I’ve been a bit blog-shy lately, primarily due to wanting to spend all my free-time first re-reading the 7th and then reading the new, 8th Diana Gabaldon Outlander novel (a guilty pleasure, although really not that guilty, since except for issues with pacing and a tendency to over-swashbuckle, she writes quite well and is an excellent story-teller).  And since her novels are all about 800 pages, it will probably be another week or two before I complete the 8th.  Anyway, I shall pry myself out of the 18th century and let you know what Owen has been up to these days:


He has been up to CARS.  And TRUCKS.  And BIIIIIIIIIG CARS.  And FIRE TRUCKS!  Pretty much all day long.  The first thing he does each morning is to start bringing certain cars and trucks from where I put them the night before, to scattered about in clumps and lines throughout the living room.  It is something he can play with on his own, so I am all for it, except that he doesn’t know how to hook his trains together yet (trains are categorized along with CARS and TRUCKS), so when he is playing with one of his trains there is a lot of whining involved and one of us has to keep hooking them together.  We show him how to do it himself, but he hasn’t caught on yet.


We took Owen to the 4th of July parade in Glenside and it was a big hit.  Almost 2 is really a good age for parades; he can’t scamper out yet and get the candy, but he can get very excited over the twelve or so firetrucks that went slowly past with their sirens a-blaring.  He also liked the marching bands and the mummer string bands, and the Philly Phanatic, and the Belgian horses.  For the record, he was a little creeped out by the man who walked past wearing stilts and long striped pants.


He really loves music, and the minute he hears it, will start bobbing his head in an exaggerated manner, clapping his hands with wide arms, and doing this move he learned in Music Class, which consists of raising his arms overhead and spreading his hands wide and waving them about.  He’ll do all these moves even if the “music” he is hearing is just his parents singing.  And then when we finish singing, he claps and says Yay!  And then “mo” for more.


In fact, one of his favorite things right now is when we sing “Old MacDonald Had a Farm” – he gets very excited and will join in on the e-i-e-i-o’s.  I think what excites him most about the song is the choosing of the animal, and then interspersing what the animal says with the singing—that always makes him laugh.  He also still is a fan of “The Wheels on the Bus” for the same reason—the choice of the subject of the next verse.


Owen’s favorite thing to watch on TV right now is Peppa Pig, a British cartoon for toddlers.  Coincidentally, I find it as amusing as does Owen, albeit for different reasons.  (Have you seen Peppa Pig?  It’s hilarious!)

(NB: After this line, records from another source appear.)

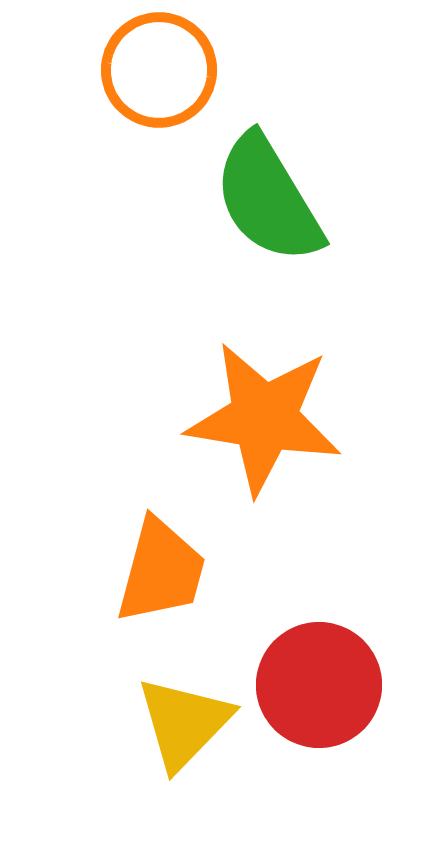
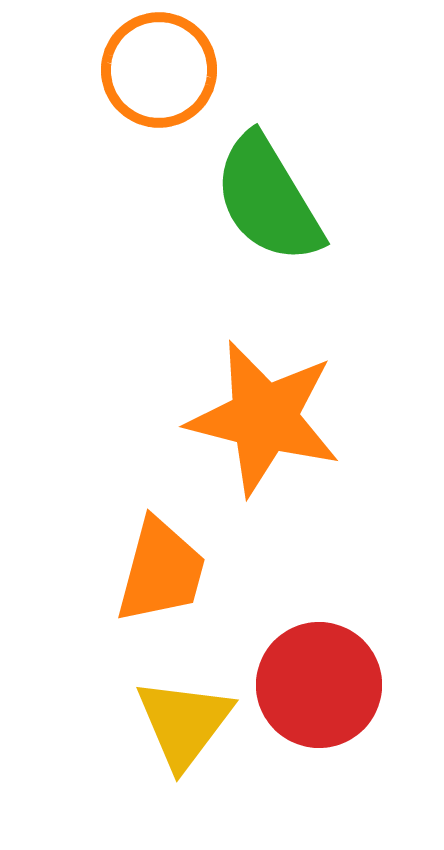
orange star: rotated 5 degrees clockwise
yellow triangle: rotated 7 degrees counterclockwise
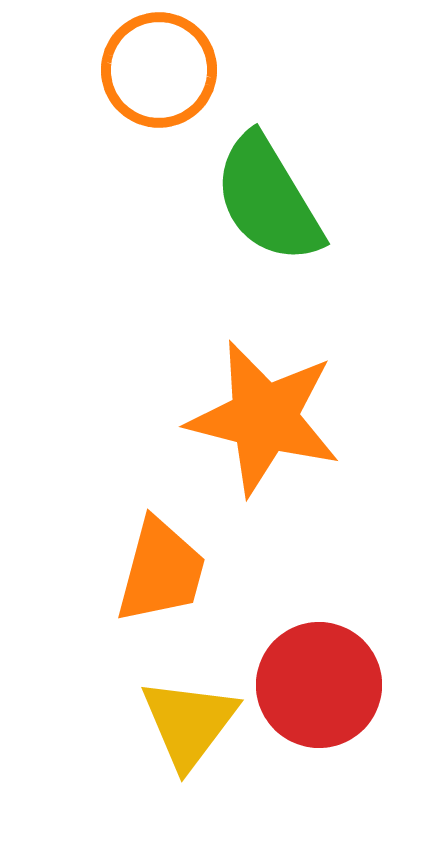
yellow triangle: moved 5 px right
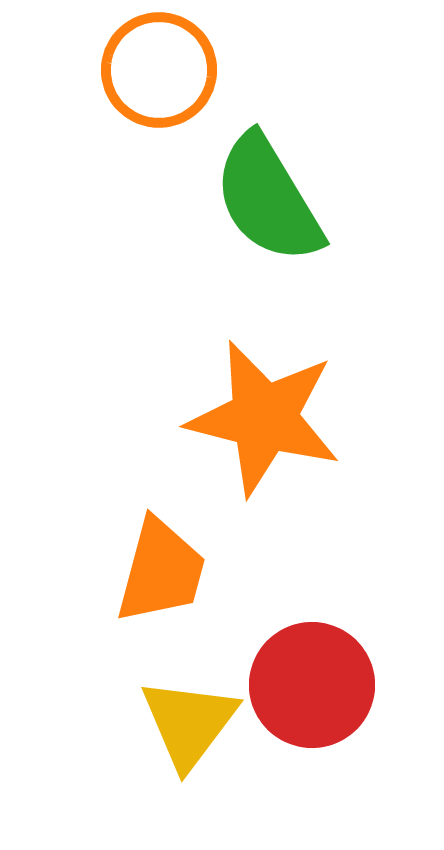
red circle: moved 7 px left
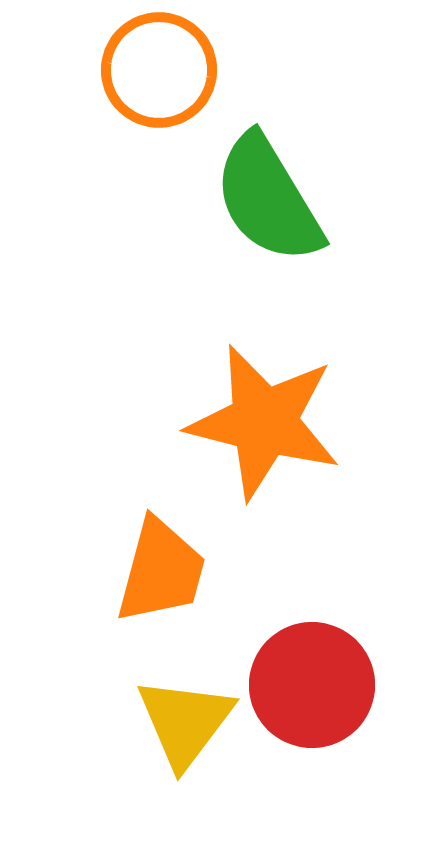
orange star: moved 4 px down
yellow triangle: moved 4 px left, 1 px up
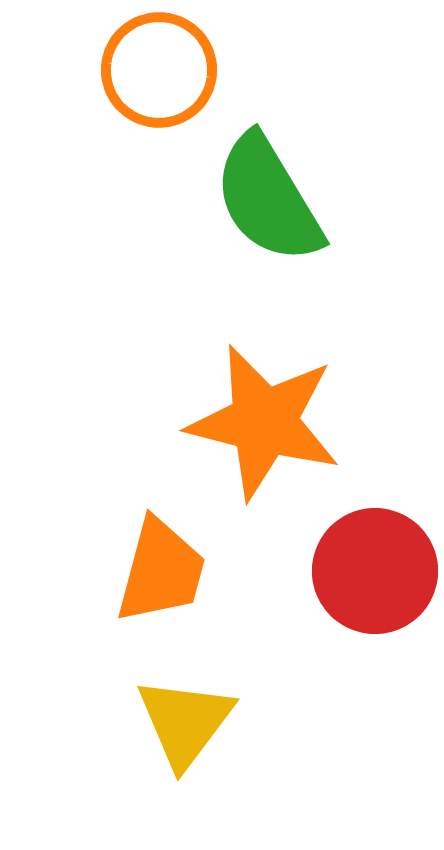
red circle: moved 63 px right, 114 px up
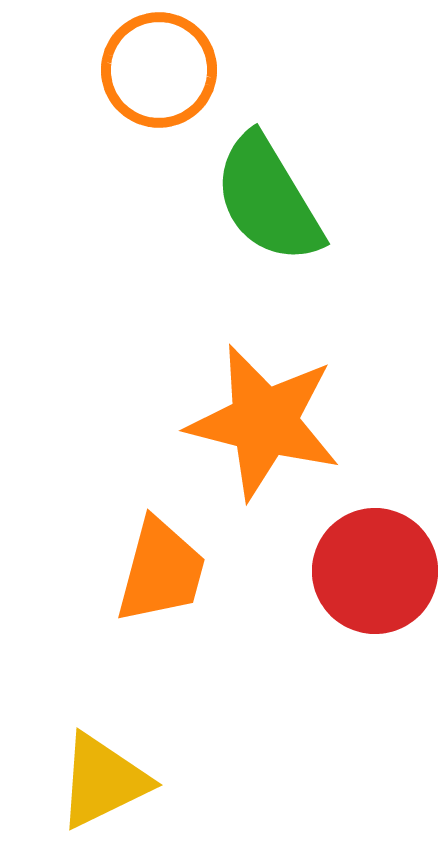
yellow triangle: moved 82 px left, 59 px down; rotated 27 degrees clockwise
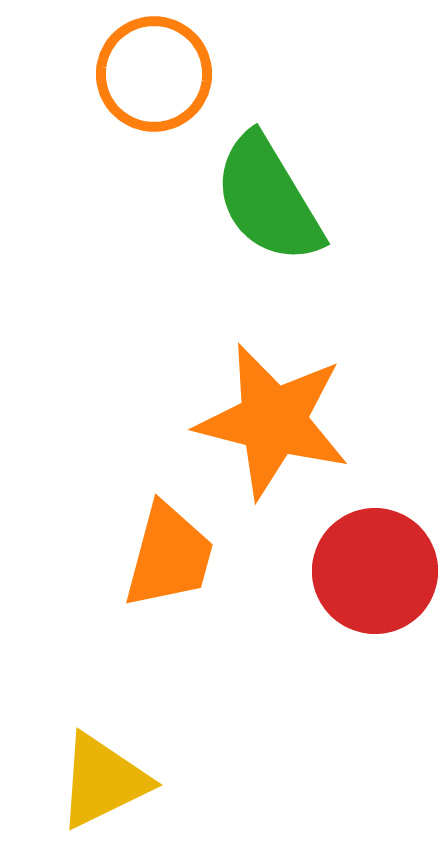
orange circle: moved 5 px left, 4 px down
orange star: moved 9 px right, 1 px up
orange trapezoid: moved 8 px right, 15 px up
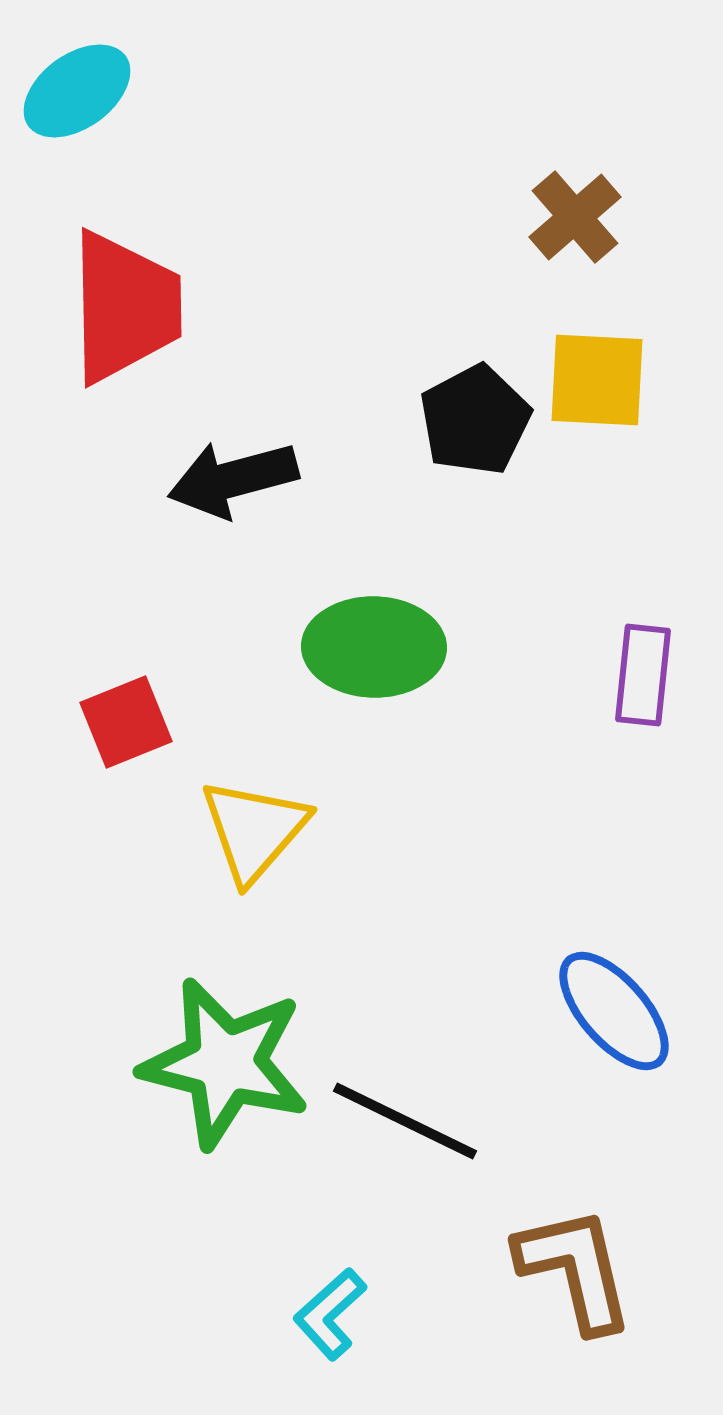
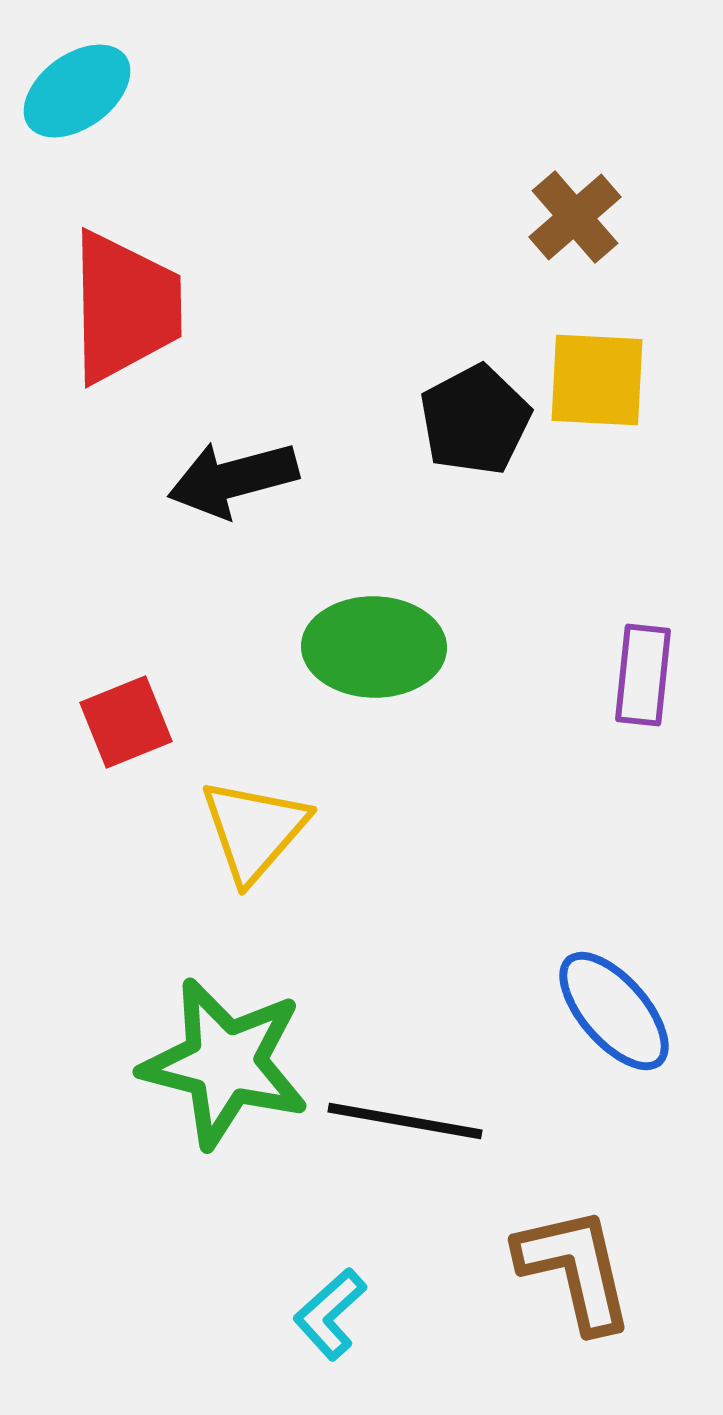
black line: rotated 16 degrees counterclockwise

Owen fell on Saturday and got his first scraped knee.  It was not a bad fall by any means, but the whole washing of the wound and applying of the band-aid was a new experience for him.  I had cut my own knee the week before, and all week he had been talking about Mama’s boo-boo and pointing to my knee (often jabbing a finger right into my cut, which needless to say, wasn’t too pleasant).  And now Owen had one of his own!  It turns out that Owen has inherited his stoicism, or lack thereof, from my sister, Meredith.  (Hi, Meredith! J)  Each time he remembered his injury, he would clutch his leg and act as if he were dying.  Sean said it was like he had been in ‘Nam and was having a flashback.  Poor Sean was in charge of the first bath after the wound, in which Owen had to first get it wet, and then have the band-aid removed.  I think Owen’s howls were heard in the next town over.



And I think that is mostly it for now.  Owen so kindly did not awaken during the fireworks on Friday night, and also managed to remain asleep during the bad thunder storms we had on the 3rd.  He also was very helpful throughout the long weekend while Sean caught up on the weeding.  As usual, Owen was very pleased to be able to help put the weeds in the bag.